Department of Gastroenterology, Shangrao People's Hospital, Shangrao, 334000, Jiangxi Province, China.
Department of Gastroenterology, Tongji Hospital of Tongji Medical College, Huazhong University of Science and Technology, Wuhan, 430030, Hubei Province, China.
Sci Rep. 2023 Jun 5;13(1):9073. doi: 10.1038/s41598-023-36404-w.
Gene fusions caused by cytogenetic aberrations play important roles in the initiation and progression of cancers. The recurrent MTAP-ANRIL fusion gene was reported to have a frequency of greater than 7% in melanoma in our previous study. However, its functions remain unclear. Truncated MTAP proteins resulting from point mutations in the last three exons of MTAP can physically interact with the wild-type MTAP protein, a tumor suppressor in several human cancers. Similarly, MTAP-ANRIL, which is translated into a truncated MTAP protein, would influence wild-type MTAP to act as an oncogene. Here, we found that MTAP-ANRIL gene fusion downregulated the expression of wild-type MTAP and promoted epithelial-mesenchymal transition-like process through the activation of JNK and p38 MAPKs in vitro and in vivo. Our results suggest that MTAP-ANRIL is a potential molecular prognostic biomarker and therapeutic target for melanoma.

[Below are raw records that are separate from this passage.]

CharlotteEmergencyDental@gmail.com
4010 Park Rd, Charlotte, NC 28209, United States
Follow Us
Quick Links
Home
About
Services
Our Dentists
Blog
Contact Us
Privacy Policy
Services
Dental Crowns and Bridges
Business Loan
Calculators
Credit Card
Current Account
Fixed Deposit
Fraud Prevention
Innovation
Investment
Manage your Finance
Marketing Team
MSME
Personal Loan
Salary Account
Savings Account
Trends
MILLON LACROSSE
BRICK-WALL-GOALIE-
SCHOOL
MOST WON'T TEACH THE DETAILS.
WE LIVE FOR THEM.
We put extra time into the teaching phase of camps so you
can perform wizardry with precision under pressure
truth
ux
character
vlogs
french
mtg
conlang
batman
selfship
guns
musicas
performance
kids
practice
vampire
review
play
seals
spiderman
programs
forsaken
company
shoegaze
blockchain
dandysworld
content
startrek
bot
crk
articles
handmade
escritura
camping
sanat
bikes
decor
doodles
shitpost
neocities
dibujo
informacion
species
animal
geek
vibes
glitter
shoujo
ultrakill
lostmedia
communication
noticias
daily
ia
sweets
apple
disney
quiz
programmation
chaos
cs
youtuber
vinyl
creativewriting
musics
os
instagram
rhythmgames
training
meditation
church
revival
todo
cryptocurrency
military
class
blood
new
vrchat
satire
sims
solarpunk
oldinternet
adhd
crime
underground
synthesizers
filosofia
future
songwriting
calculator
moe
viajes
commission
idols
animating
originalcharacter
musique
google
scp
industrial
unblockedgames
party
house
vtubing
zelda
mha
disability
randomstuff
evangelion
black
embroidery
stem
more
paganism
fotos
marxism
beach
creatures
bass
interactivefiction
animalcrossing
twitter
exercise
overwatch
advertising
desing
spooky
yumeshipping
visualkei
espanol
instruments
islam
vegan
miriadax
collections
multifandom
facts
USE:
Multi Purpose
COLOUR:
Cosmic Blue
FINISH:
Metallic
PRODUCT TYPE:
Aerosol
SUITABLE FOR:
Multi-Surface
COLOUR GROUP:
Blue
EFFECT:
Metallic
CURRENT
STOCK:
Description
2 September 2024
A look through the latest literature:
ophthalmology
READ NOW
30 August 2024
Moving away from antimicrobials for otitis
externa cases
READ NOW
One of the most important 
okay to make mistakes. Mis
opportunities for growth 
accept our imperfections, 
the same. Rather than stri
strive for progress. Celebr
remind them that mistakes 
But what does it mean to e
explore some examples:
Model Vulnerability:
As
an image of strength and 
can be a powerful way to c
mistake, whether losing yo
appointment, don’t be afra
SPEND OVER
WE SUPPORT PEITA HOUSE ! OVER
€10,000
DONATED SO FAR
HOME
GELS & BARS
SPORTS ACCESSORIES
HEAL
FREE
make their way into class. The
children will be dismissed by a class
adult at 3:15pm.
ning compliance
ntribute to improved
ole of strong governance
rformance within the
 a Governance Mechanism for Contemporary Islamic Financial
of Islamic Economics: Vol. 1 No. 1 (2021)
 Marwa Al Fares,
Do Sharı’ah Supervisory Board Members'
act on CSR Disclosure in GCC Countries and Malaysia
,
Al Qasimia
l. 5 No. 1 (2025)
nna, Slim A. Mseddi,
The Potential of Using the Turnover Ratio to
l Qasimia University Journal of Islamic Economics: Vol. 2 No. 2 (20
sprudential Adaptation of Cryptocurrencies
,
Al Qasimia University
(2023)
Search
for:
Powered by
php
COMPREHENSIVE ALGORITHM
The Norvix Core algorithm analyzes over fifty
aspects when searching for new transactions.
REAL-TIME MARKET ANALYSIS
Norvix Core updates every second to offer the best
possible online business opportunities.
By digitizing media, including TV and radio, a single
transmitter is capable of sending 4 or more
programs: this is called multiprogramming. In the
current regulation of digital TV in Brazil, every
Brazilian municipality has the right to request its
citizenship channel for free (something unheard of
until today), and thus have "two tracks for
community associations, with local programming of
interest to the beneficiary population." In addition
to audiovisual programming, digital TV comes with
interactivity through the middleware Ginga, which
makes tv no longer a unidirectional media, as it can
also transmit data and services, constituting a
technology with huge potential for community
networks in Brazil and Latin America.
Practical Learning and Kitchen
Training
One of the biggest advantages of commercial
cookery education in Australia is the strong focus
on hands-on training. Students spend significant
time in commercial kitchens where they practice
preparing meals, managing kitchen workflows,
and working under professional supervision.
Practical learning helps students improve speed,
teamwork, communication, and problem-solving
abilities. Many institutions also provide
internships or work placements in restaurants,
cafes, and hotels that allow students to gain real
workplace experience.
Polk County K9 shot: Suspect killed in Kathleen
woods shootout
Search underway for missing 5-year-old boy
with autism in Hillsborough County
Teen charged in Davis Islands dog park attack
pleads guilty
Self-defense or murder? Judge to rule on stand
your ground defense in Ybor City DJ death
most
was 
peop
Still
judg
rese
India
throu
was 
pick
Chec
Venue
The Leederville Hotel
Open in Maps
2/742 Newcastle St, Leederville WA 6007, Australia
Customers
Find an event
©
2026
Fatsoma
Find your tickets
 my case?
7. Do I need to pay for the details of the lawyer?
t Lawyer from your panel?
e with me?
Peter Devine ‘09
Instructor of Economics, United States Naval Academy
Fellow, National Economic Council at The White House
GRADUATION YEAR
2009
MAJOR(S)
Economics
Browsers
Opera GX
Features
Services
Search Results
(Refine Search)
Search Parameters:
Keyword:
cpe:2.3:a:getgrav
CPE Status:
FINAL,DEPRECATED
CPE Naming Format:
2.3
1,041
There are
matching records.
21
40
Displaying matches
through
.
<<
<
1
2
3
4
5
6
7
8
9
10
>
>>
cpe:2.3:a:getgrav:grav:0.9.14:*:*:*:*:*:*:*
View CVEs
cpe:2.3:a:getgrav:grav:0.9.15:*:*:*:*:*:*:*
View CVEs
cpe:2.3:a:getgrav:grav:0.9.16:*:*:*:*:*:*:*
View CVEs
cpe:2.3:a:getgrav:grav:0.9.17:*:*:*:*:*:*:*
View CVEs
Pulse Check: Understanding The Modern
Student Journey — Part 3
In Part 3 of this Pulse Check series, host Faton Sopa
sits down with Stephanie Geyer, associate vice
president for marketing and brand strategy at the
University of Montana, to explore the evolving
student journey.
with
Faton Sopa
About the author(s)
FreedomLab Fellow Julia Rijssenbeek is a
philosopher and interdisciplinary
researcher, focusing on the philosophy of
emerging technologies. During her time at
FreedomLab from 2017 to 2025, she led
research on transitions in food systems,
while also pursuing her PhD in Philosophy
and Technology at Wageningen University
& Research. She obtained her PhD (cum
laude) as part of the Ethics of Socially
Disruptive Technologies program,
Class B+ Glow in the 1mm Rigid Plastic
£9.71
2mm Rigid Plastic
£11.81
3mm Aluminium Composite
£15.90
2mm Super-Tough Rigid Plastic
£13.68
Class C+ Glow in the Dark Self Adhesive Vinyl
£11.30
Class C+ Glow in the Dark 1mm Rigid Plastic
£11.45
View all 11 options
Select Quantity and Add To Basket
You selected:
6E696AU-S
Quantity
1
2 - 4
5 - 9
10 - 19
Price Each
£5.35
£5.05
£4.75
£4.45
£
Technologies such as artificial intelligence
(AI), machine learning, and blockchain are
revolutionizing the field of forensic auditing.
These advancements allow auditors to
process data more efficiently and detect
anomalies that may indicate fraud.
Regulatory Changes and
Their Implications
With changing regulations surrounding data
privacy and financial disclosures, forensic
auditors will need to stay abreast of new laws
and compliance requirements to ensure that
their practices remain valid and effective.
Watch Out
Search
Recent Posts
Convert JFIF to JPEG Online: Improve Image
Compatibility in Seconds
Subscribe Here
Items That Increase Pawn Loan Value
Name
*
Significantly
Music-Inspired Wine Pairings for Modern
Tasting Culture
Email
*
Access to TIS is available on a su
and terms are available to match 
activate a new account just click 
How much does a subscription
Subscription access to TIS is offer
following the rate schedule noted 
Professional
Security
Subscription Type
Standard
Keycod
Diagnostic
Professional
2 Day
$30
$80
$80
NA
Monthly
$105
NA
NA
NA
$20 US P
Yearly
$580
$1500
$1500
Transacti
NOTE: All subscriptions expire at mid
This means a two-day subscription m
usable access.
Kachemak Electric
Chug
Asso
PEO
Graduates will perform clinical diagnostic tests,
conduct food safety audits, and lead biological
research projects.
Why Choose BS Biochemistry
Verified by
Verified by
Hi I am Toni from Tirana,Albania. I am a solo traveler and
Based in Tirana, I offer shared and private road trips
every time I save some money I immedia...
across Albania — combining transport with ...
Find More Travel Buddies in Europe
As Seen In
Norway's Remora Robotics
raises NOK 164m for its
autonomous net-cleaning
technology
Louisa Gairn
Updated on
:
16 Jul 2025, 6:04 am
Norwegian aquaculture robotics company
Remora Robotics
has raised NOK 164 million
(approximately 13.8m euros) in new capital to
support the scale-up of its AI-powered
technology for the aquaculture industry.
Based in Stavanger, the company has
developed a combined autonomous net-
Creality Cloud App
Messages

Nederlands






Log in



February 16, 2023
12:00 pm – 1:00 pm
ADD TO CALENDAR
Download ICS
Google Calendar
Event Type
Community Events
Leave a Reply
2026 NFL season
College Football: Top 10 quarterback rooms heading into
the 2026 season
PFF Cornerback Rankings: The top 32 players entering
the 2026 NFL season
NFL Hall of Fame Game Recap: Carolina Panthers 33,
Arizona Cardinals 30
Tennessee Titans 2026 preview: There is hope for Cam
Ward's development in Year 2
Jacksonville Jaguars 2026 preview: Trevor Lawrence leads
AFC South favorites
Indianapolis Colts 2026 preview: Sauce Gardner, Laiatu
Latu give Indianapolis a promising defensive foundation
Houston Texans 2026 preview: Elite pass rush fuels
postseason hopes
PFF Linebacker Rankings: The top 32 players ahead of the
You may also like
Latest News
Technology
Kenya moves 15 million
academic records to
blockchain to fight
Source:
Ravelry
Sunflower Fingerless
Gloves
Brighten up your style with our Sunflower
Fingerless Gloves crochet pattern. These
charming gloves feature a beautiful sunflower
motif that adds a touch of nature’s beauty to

染色体异常引起的基因融合在癌症的发生和发展中起着重要作用。我们之前的研究报告称,在黑色素瘤中,反复出现的 MTAP-ANRIL 融合基因的频率大于 7%。然而,其功能仍不清楚。由于 MTAP 的最后三个外显子中的点突变而产生的截断的 MTAP 蛋白可以与野生型 MTAP 蛋白物理相互作用,野生型 MTAP 蛋白是几种人类癌症中的肿瘤抑制因子。同样,翻译成截断的 MTAP 蛋白的 MTAP-ANRIL 也会影响野生型 MTAP 作为癌基因发挥作用。在这里,我们发现 MTAP-ANRIL 基因融合通过在体外和体内激活 JNK 和 p38 MAPKs 下调野生型 MTAP 的表达,并促进上皮-间充质转化样过程。我们的研究结果表明,MTAP-ANRIL 是黑色素瘤潜在的分子预后生物标志物和治疗靶点。